Detik berikutnya, Bagas meraih handponenya untuk melakukan panggilan dengan seseorang.

"Hallo, assalamualaikum Dika."

"Iya bang, waalaikumsalam. Ada apa bang ?" jawab seseorang disebrang sana. Mendengar suara yang tidak asing, Arga menjadi sedikit cemas. Takut jika Bagas benar-benar akan memanggil Senja. Dan benar saja.

"Gini, tolong kamu panggilin mahasiswi baru di fakultasmu yang bernama Senja Tsabina. Bawa dia kesini ya." minta Bagas pada Dika. Arga berucap lirih menatap Bagas, "Bang.." dengan tatapan memelas meminta Bagas jangan memanggil Senja. Tapi Bagas tidak menggubrisnya. Bagas hanya memberi isyarat untuk Arga tetap diam.

"Siapa bang ? Senja Tsabina ?" Dika memastikan lagi. Takut salah bawa orang.

"Iya, Senja Tsabina. Bawa dia ke ruang rapat ya." "Ok sip." Bagas kemudian menutup teleponnya.

Di kelas, Dika meminta ijin ke Arum untuk membawa Senja keluar dengan alasan ada kepentingan. Senja terkejut. Ada apalagi ini.

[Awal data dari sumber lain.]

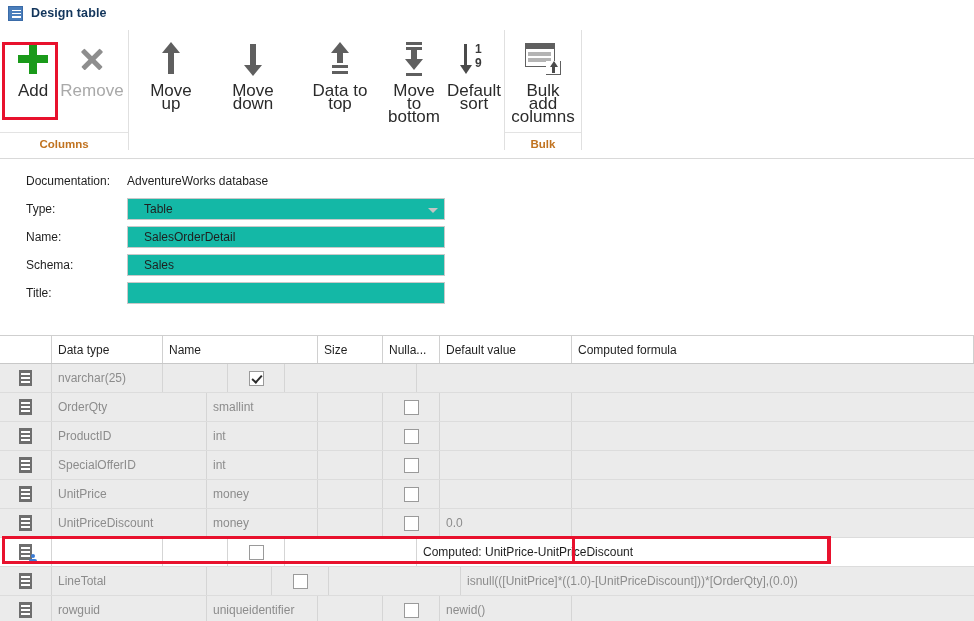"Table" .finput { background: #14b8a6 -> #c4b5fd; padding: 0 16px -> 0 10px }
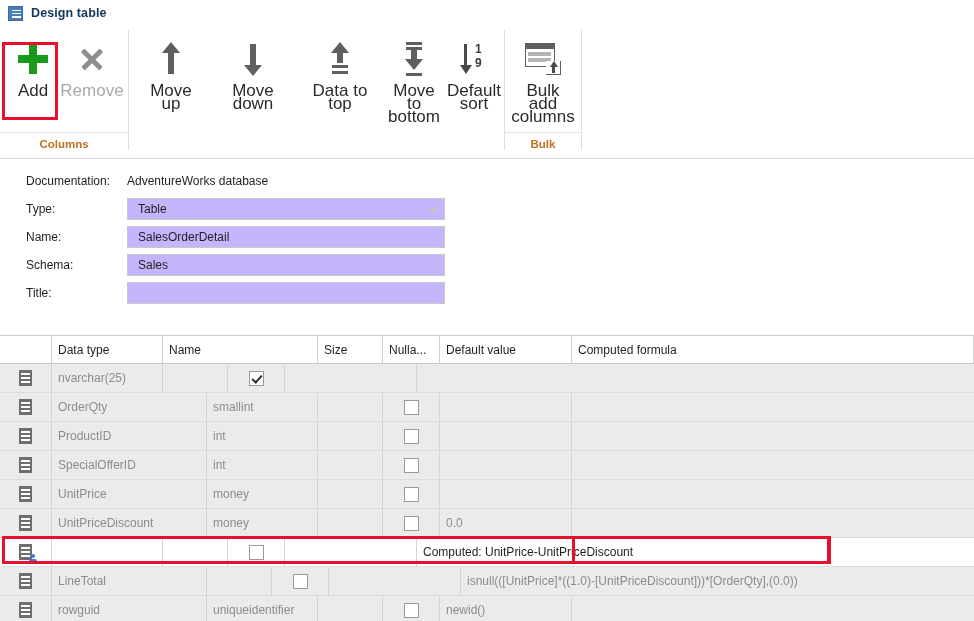"PriceAfterDiscount" div.gcell { html: none -> <div>PriceAfterDiscount</div> }
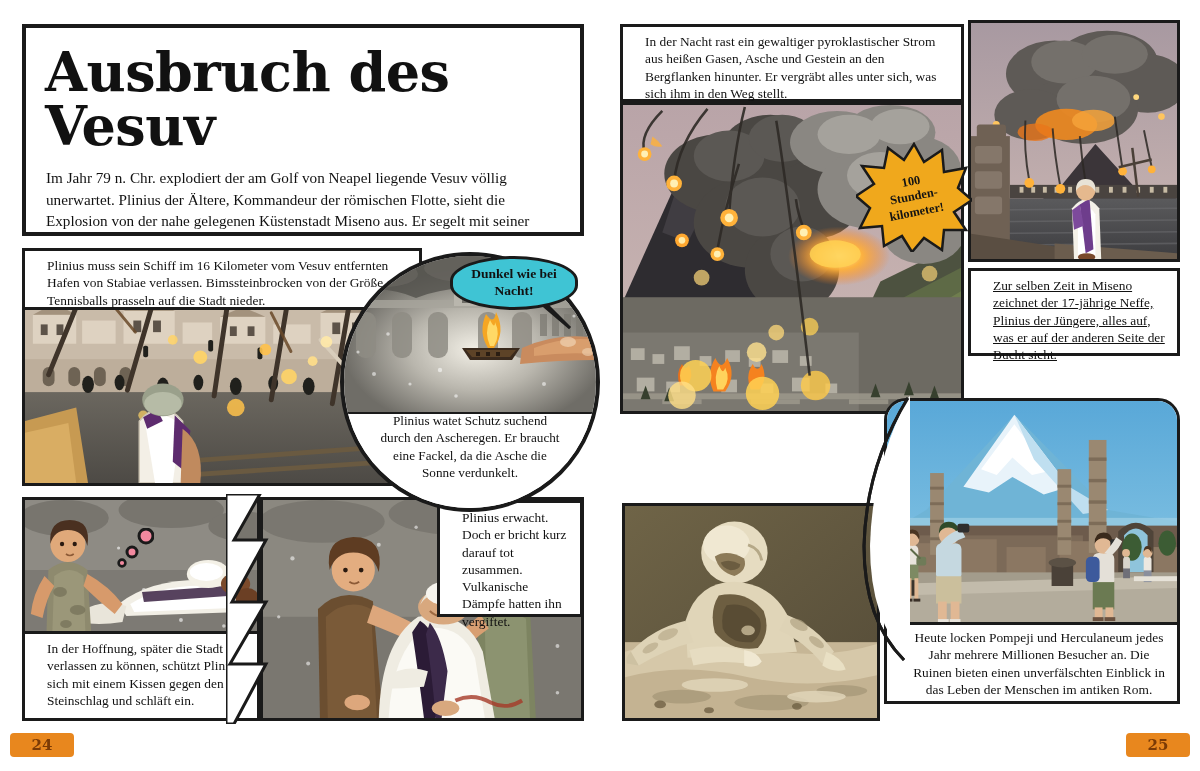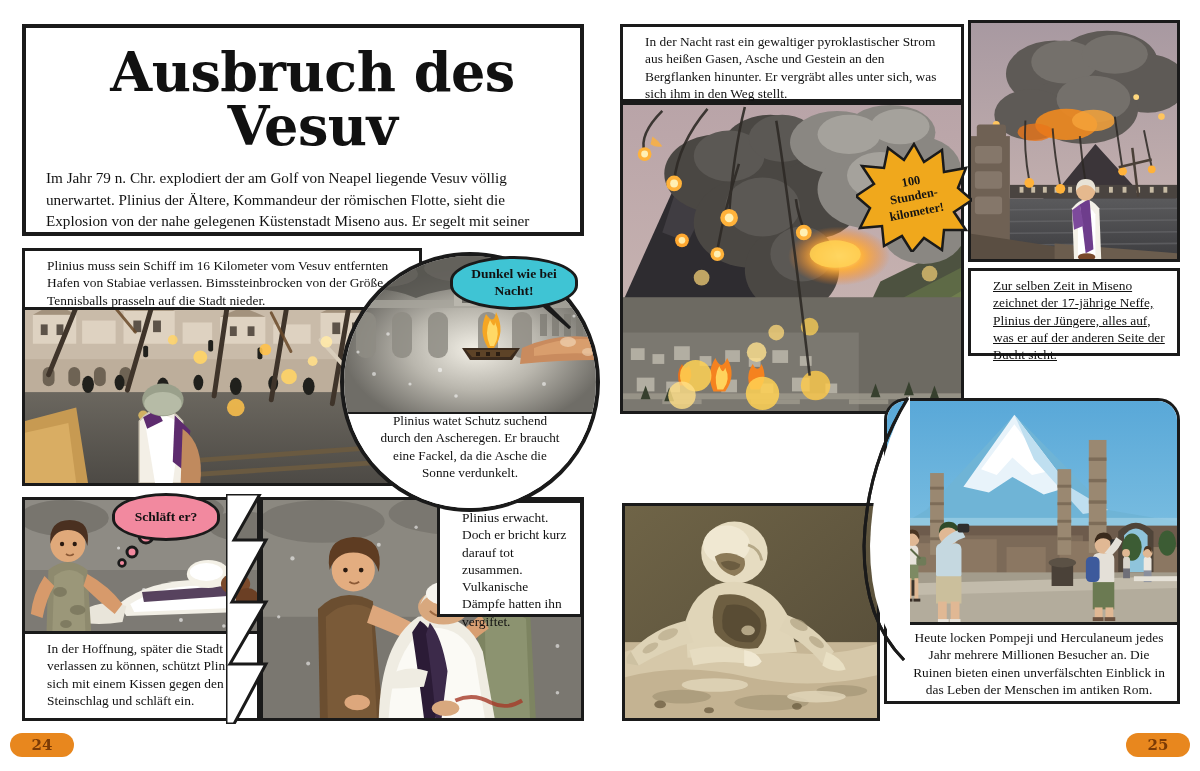"Ausbruch des Vesuv" #page-title { text-align: center -> none }
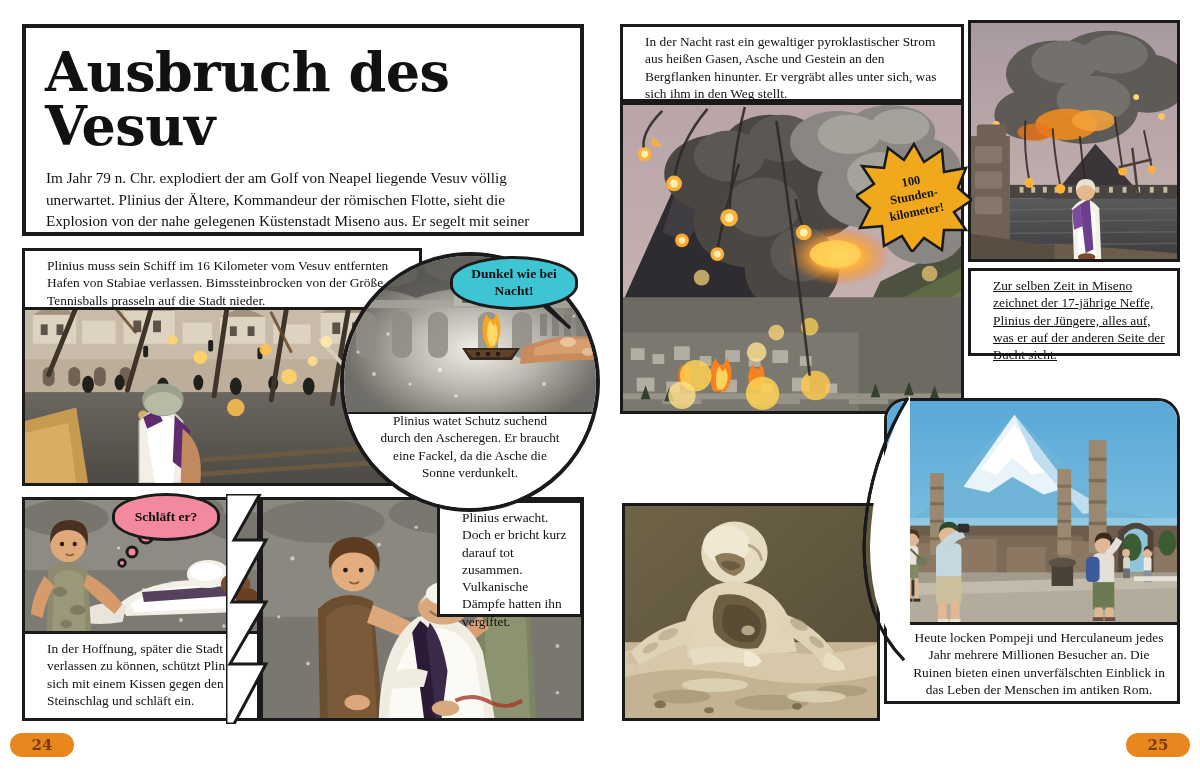"Schläft er?" div.bubble { html: <div> <span>Schläft er?</span> </div> -> none }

Batinnya.

"Mau kemana kita kak ?" tanya Senja pada Dika yang berjalan di depannya dengan terburu-buru. "Kamu di panggil ketua BEM untuk menghadapnya." jawab Dika.

"Ha..siapa kak ? Ketua BEM ? Maksudnya di panggil kak Bagas ?" tanya Senja, dia tahu nama ketua BEM karena sempat meminta biodata saat di kantin tadi. Pertanyaan Senja hanya di balas anggukan oleh Dika.

Sesampainya di ruang rapat, Senja dan Dika sama-sama terkejut melihat Arga dan Zidan dengan wajah yang sudah tidak karuan. Ada sedikit bekas darah di ujung bibir mereka berdua.